■ Your instructions ■
Beginning with the first entry, print all the records exactly.

■ Records for processing ■
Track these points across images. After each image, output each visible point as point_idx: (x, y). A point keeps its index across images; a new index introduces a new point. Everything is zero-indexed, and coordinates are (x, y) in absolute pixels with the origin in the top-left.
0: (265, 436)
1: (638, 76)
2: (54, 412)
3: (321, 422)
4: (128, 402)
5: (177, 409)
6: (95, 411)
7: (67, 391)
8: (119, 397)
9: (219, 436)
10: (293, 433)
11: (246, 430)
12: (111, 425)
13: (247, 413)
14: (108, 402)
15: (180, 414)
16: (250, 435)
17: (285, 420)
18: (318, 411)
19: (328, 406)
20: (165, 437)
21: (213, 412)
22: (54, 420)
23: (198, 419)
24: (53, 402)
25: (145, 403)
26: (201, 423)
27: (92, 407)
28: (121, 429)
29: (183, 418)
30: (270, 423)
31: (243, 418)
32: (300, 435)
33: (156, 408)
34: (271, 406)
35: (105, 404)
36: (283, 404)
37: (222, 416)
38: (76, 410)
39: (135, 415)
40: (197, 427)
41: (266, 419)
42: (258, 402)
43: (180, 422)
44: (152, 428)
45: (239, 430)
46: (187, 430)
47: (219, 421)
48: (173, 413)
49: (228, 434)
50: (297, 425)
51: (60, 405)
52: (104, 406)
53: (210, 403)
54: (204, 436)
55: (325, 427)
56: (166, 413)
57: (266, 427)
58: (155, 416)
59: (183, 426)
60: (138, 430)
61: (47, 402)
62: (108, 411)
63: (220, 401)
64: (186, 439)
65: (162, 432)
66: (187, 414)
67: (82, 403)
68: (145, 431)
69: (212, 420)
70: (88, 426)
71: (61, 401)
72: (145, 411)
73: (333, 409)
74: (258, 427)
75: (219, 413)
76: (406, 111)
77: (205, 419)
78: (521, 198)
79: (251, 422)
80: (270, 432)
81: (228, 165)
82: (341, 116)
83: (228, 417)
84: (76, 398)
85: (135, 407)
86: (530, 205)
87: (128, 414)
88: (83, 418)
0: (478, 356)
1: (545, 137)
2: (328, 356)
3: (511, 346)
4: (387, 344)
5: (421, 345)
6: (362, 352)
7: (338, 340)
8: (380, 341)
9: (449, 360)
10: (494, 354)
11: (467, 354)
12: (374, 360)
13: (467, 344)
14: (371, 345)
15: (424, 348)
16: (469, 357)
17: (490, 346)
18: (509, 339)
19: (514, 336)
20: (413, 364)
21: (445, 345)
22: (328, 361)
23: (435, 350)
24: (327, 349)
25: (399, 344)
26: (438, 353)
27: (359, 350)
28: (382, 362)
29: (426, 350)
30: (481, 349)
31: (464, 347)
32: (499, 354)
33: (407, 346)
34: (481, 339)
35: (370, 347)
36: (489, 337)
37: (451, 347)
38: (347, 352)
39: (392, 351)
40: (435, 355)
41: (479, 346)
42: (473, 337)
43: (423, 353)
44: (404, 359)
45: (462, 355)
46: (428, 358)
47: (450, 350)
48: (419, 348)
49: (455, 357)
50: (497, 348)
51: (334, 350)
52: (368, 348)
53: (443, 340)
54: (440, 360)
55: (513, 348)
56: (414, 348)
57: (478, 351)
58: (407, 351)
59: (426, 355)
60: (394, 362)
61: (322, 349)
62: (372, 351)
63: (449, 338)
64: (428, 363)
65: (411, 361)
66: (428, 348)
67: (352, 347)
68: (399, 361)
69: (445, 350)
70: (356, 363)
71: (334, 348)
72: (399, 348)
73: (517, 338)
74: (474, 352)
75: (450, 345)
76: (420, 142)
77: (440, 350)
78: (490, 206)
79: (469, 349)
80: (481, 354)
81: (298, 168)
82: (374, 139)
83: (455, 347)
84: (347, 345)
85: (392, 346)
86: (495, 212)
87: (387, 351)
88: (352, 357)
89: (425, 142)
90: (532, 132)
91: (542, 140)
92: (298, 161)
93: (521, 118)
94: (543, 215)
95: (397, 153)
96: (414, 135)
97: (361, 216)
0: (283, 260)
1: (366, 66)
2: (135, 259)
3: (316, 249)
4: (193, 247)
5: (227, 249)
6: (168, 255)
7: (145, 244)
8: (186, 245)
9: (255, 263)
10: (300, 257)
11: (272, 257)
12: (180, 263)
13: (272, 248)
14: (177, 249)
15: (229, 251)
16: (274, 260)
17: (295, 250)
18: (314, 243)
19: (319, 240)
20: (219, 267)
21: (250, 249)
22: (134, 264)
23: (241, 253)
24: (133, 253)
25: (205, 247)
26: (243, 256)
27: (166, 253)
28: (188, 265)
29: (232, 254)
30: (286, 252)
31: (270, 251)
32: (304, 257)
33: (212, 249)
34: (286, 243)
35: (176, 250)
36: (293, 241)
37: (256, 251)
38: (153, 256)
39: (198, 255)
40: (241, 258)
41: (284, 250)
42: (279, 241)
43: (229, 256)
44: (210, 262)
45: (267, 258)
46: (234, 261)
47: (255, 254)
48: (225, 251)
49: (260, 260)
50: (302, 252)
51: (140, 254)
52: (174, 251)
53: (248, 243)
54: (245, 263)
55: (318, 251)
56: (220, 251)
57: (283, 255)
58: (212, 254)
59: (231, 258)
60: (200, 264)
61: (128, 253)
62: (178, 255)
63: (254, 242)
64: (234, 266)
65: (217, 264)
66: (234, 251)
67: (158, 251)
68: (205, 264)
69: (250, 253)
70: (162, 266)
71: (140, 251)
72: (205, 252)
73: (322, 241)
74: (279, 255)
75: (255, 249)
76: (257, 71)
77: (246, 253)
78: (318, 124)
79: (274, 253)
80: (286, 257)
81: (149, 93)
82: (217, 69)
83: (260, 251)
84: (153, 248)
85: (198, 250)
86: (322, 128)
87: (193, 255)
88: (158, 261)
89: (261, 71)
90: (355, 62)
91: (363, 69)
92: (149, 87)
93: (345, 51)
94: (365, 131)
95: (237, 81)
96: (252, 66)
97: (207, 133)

■ Expected answer ■
Track these points across images. After each image, output each visible point as point_idx: (x, y). A point keeps its index across images; a new index introduces a new point. Everything is zero-indexed, and coordinates are (x, y) in absolute pixels with the origin in the top-left.
0: (265, 436)
1: (638, 76)
2: (54, 412)
3: (321, 422)
4: (128, 402)
5: (177, 409)
6: (95, 411)
7: (67, 391)
8: (119, 397)
9: (219, 436)
10: (293, 433)
11: (246, 430)
12: (111, 425)
13: (247, 413)
14: (108, 402)
15: (180, 414)
16: (250, 435)
17: (285, 420)
18: (318, 411)
19: (328, 406)
20: (165, 437)
21: (213, 412)
22: (54, 420)
23: (198, 419)
24: (53, 402)
25: (145, 403)
26: (201, 423)
27: (92, 407)
28: (121, 429)
29: (183, 418)
30: (270, 423)
31: (243, 418)
32: (300, 435)
33: (156, 408)
34: (271, 406)
35: (105, 404)
36: (283, 404)
37: (222, 416)
38: (76, 410)
39: (135, 415)
40: (197, 427)
41: (266, 419)
42: (258, 402)
43: (180, 422)
44: (152, 428)
45: (239, 430)
46: (187, 430)
47: (219, 421)
48: (173, 413)
49: (228, 434)
50: (297, 425)
51: (60, 405)
52: (104, 406)
53: (210, 403)
54: (204, 436)
55: (325, 427)
56: (166, 413)
57: (266, 427)
58: (155, 416)
59: (183, 426)
60: (138, 430)
61: (47, 402)
62: (108, 411)
63: (220, 401)
64: (186, 439)
65: (162, 432)
66: (187, 414)
67: (82, 403)
68: (145, 431)
69: (212, 420)
70: (88, 426)
71: (61, 401)
72: (145, 411)
73: (333, 409)
74: (258, 427)
75: (219, 413)
76: (406, 111)
77: (205, 419)
78: (521, 198)
79: (251, 422)
80: (270, 432)
81: (228, 165)
82: (341, 116)
83: (228, 417)
84: (76, 398)
85: (135, 407)
86: (530, 205)
87: (128, 414)
88: (83, 418)
0: (478, 356)
1: (545, 137)
2: (328, 356)
3: (511, 346)
4: (387, 344)
5: (421, 345)
6: (362, 352)
7: (338, 340)
8: (380, 341)
9: (449, 360)
10: (494, 354)
11: (467, 354)
12: (374, 360)
13: (467, 344)
14: (371, 345)
15: (424, 348)
16: (469, 357)
17: (490, 346)
18: (509, 339)
19: (514, 336)
20: (413, 364)
21: (445, 345)
22: (328, 361)
23: (435, 350)
24: (327, 349)
25: (399, 344)
26: (438, 353)
27: (359, 350)
28: (382, 362)
29: (426, 350)
30: (481, 349)
31: (464, 347)
32: (499, 354)
33: (407, 346)
34: (481, 339)
35: (370, 347)
36: (489, 337)
37: (451, 347)
38: (347, 352)
39: (392, 351)
40: (435, 355)
41: (479, 346)
42: (473, 337)
43: (423, 353)
44: (404, 359)
45: (462, 355)
46: (428, 358)
47: (450, 350)
48: (419, 348)
49: (455, 357)
50: (497, 348)
51: (334, 350)
52: (368, 348)
53: (443, 340)
54: (440, 360)
55: (513, 348)
56: (414, 348)
57: (478, 351)
58: (407, 351)
59: (426, 355)
60: (394, 362)
61: (322, 349)
62: (372, 351)
63: (449, 338)
64: (428, 363)
65: (411, 361)
66: (428, 348)
67: (352, 347)
68: (399, 361)
69: (445, 350)
70: (356, 363)
71: (334, 348)
72: (399, 348)
73: (517, 338)
74: (474, 352)
75: (450, 345)
76: (420, 142)
77: (440, 350)
78: (490, 206)
79: (469, 349)
80: (481, 354)
81: (298, 168)
82: (374, 139)
83: (455, 347)
84: (347, 345)
85: (392, 346)
86: (495, 212)
87: (387, 351)
88: (352, 357)
89: (425, 142)
90: (532, 132)
91: (542, 140)
92: (298, 161)
93: (521, 118)
94: (543, 215)
95: (397, 153)
96: (414, 135)
97: (361, 216)
0: (283, 260)
1: (366, 66)
2: (135, 259)
3: (316, 249)
4: (193, 247)
5: (227, 249)
6: (168, 255)
7: (145, 244)
8: (186, 245)
9: (255, 263)
10: (300, 257)
11: (272, 257)
12: (180, 263)
13: (272, 248)
14: (177, 249)
15: (229, 251)
16: (274, 260)
17: (295, 250)
18: (314, 243)
19: (319, 240)
20: (219, 267)
21: (250, 249)
22: (134, 264)
23: (241, 253)
24: (133, 253)
25: (205, 247)
26: (243, 256)
27: (166, 253)
28: (188, 265)
29: (232, 254)
30: (286, 252)
31: (270, 251)
32: (304, 257)
33: (212, 249)
34: (286, 243)
35: (176, 250)
36: (293, 241)
37: (256, 251)
38: (153, 256)
39: (198, 255)
40: (241, 258)
41: (284, 250)
42: (279, 241)
43: (229, 256)
44: (210, 262)
45: (267, 258)
46: (234, 261)
47: (255, 254)
48: (225, 251)
49: (260, 260)
50: (302, 252)
51: (140, 254)
52: (174, 251)
53: (248, 243)
54: (245, 263)
55: (318, 251)
56: (220, 251)
57: (283, 255)
58: (212, 254)
59: (231, 258)
60: (200, 264)
61: (128, 253)
62: (178, 255)
63: (254, 242)
64: (234, 266)
65: (217, 264)
66: (234, 251)
67: (158, 251)
68: (205, 264)
69: (250, 253)
70: (162, 266)
71: (140, 251)
72: (205, 252)
73: (322, 241)
74: (279, 255)
75: (255, 249)
76: (257, 71)
77: (246, 253)
78: (318, 124)
79: (274, 253)
80: (286, 257)
81: (149, 93)
82: (217, 69)
83: (260, 251)
84: (153, 248)
85: (198, 250)
86: (322, 128)
87: (193, 255)
88: (158, 261)
89: (261, 71)
90: (355, 62)
91: (363, 69)
92: (149, 87)
93: (345, 51)
94: (365, 131)
95: (237, 81)
96: (252, 66)
97: (207, 133)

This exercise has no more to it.